DATA:
▼▼▼

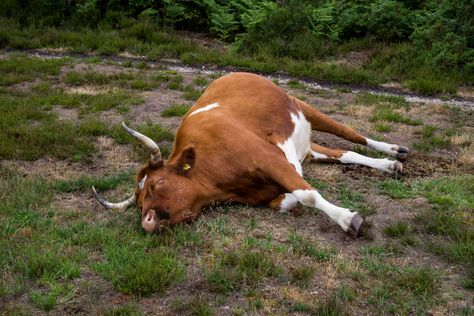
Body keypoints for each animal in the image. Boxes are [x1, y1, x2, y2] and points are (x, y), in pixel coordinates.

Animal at [92, 71, 408, 237]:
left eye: (157, 183)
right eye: (139, 203)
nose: (146, 221)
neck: (217, 177)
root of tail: (234, 73)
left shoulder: (269, 158)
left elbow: (307, 195)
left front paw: (347, 219)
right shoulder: (271, 182)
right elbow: (289, 200)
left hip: (304, 106)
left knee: (350, 133)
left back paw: (396, 150)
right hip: (307, 147)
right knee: (343, 153)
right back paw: (389, 164)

▲▲▲

EXERCISE REQUIREMENTS:
Return all the records exactly, excluding images.

SOLUTION FOR THIS TASK:
Body keypoints for each animal in the image. Boxes are [x1, y1, x2, y2] and points are (x, y), in pixel coordinates.

Animal at [92, 71, 408, 237]:
left eye: (157, 183)
right eye: (139, 203)
nose: (146, 221)
neck: (217, 177)
root of tail: (234, 73)
left shoulder: (269, 158)
left elbow: (307, 195)
left front paw: (347, 219)
right shoulder: (271, 182)
right elbow: (289, 200)
left hip: (304, 106)
left knee: (350, 133)
left back paw: (396, 150)
right hip: (307, 147)
right knee: (343, 153)
right back paw: (389, 164)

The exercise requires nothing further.